Murder

‘Justified’ or ‘criminal’ depends on the act and the vantage point

George Tiller, M.D., was murdered recently in the foyer of the Lutheran church he attended in Wichita, Kan. He was handing out bulletins and his wife was in the choir when he was shot by a man who got away.

Someone at the church saw the shooter get in a blue pickup registered to Scott Roeder, who in 1996 seems to have posted online about bringing “justice to Tiller and the closing of his death camp.” Roeder was also a member of the Freemen, a group that claimed in the 1990s that they were their own nation more or less and weren’t subject to laws and taxes and whatnot except their own. I don’t know if they had any. Probably not. Regardless, the cops stopped Roeder on his way home three hours after the shooting and eventually arrested him for murder.

Judy L. Thomas writes in the Kansas City Star that people who know Roeder were not surprised, calling him a “fanatic” and saying that “[H]e believed in justifiable homicide, that he “very strongly believed that abortion was murder and that you ought to defend the little ones, both born and unborn.”

That last bit is important because George Tiller, M.D., was one of the few physicians left in the United States who performed late-term abortions—after the fetus looks like a baby and abortion seems wronger to some people—and had been shot in both arms in 1993 because of it.

All of the principals approve of deliberately killing a human being. They just have to hear the right story. Although Bill O’Reilly said, “This man will terminate fetuses at any time for $5,000,” that wasn’t quite true. Tiller performed third-trimester abortions only in cases of “severe fetal abnormalities” when he judged an abortion would be “therapeutic.” Tiller had a “therapeutic” story.

The killer, not satisfied with leading his very own good life, wants everybody to be as good as he judges they ought to be, and if they’re bad enough, he’ll kill them. The killer, who may or may not be Roeder, has a “righteous” story.

I can understand how killing one elderly man you see as a mass murderer of babies might seem like a good idea, but only if you’re god—better make that God.

The doctor judged the fetuses, and the killer judged the doctor, and now people with much better things to do with their friends and family or even their gardens will judge both of them or you and me and anything else corporate media thinks will help them deliver our eyeballs to advertisers, when none of it’s any of our business.
################
→ Activity A: In the piece on George Tiller's murder, update the passage starting at "George Tiller, M.D., was murdered" and ending at "who got away." so that "foyer" is replaced by "lobby".
→ Activity B: Condense the paragraph of the piece on George Tiller's murder that begins "Someone at the church saw" into a shorter version that keeps its main facts.
The records that follow have no connection to the piece on George Tiller's murder.

→ Listed records:
################
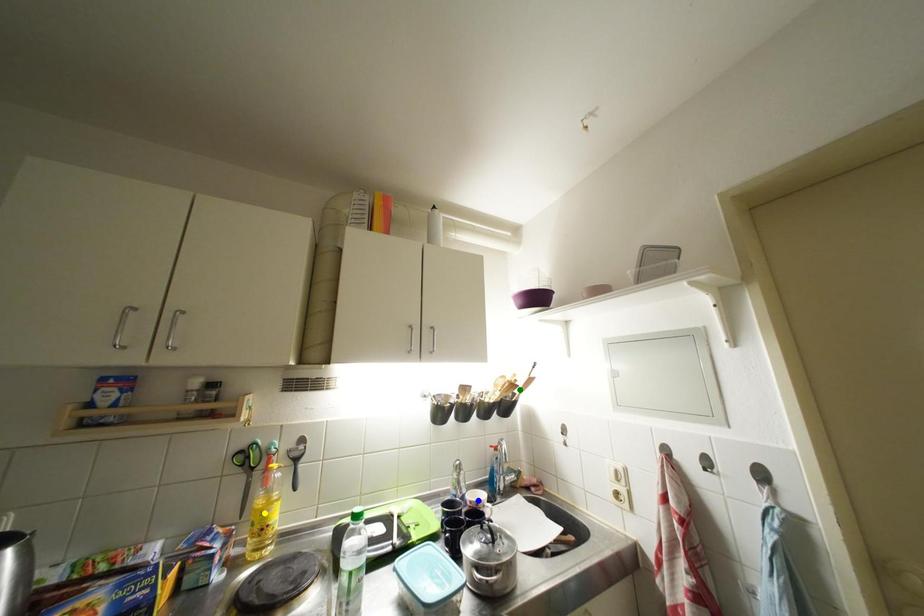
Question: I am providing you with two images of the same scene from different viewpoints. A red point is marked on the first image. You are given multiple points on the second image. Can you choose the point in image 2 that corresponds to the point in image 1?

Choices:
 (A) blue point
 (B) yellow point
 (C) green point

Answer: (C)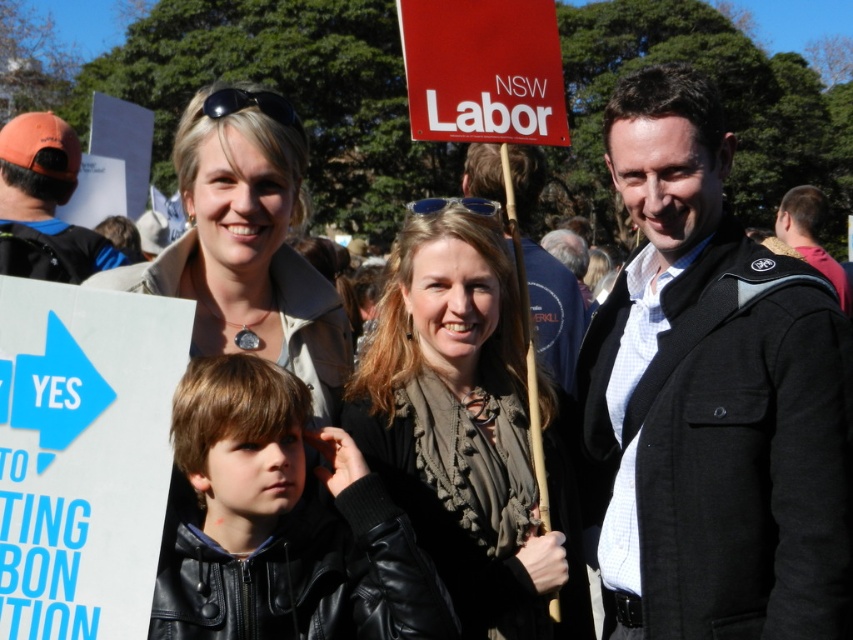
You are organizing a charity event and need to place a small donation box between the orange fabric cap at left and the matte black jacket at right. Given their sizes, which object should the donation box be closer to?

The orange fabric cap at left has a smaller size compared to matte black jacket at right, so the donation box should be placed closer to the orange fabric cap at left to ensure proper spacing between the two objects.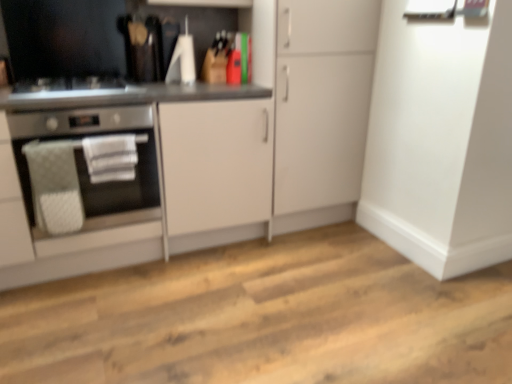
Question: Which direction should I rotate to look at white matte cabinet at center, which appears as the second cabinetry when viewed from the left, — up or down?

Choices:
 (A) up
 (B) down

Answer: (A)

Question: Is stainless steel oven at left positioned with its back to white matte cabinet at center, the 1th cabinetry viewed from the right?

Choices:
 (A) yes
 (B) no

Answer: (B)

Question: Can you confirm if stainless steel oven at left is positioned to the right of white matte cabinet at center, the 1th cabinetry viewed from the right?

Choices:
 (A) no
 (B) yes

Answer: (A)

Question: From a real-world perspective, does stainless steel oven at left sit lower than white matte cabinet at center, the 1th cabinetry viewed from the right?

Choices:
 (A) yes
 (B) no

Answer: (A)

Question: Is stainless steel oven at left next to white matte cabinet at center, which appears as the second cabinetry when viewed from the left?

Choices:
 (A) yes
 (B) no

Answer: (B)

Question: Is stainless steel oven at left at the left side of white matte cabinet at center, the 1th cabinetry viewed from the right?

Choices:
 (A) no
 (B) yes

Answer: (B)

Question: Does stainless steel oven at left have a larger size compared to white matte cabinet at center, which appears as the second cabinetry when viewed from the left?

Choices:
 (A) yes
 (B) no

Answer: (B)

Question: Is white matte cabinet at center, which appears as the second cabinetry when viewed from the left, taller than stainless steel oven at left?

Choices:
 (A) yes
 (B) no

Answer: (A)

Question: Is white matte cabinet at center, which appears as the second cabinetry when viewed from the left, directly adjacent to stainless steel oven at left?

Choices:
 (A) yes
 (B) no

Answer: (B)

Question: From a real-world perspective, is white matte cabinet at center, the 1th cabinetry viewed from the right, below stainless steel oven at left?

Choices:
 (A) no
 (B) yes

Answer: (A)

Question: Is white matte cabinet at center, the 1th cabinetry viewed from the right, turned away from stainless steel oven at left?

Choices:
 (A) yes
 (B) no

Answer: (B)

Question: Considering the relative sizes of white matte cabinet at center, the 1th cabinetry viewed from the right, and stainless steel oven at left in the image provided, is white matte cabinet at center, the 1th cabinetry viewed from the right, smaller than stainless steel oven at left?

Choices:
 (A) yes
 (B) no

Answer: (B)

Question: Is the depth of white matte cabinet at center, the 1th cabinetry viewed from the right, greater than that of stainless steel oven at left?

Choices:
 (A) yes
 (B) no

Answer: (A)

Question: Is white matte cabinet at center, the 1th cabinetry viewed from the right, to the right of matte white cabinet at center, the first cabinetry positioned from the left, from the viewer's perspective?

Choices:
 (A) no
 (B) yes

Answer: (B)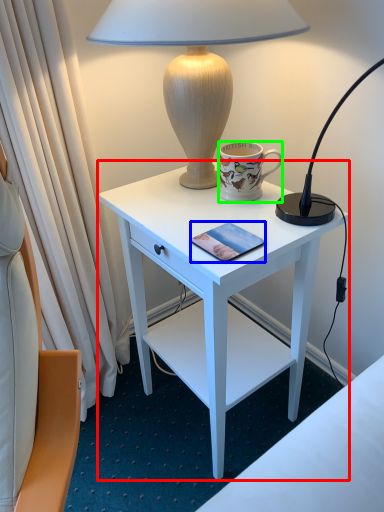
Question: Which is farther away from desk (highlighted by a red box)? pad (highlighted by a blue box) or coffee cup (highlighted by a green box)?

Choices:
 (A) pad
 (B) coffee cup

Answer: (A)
################
→ Written reply A:
George Tiller, M.D., was murdered recently in the lobby of the Lutheran church he attended in Wichita, Kan. He was handing out bulletins and his wife was in the choir when he was shot by a man who got away.

→ Written reply B: Someone at the church saw the shooter get into a blue pickup registered to Scott Roeder, who in 1996 seems to have posted online about bringing "justice to Tiller and the closing of his death camp." Roeder had also been a member of the Freemen, a 1990s group that claimed to be more or less its own nation, not subject to laws and taxes other than its own. Police stopped Roeder on his way home three hours after the shooting and eventually arrested him for murder.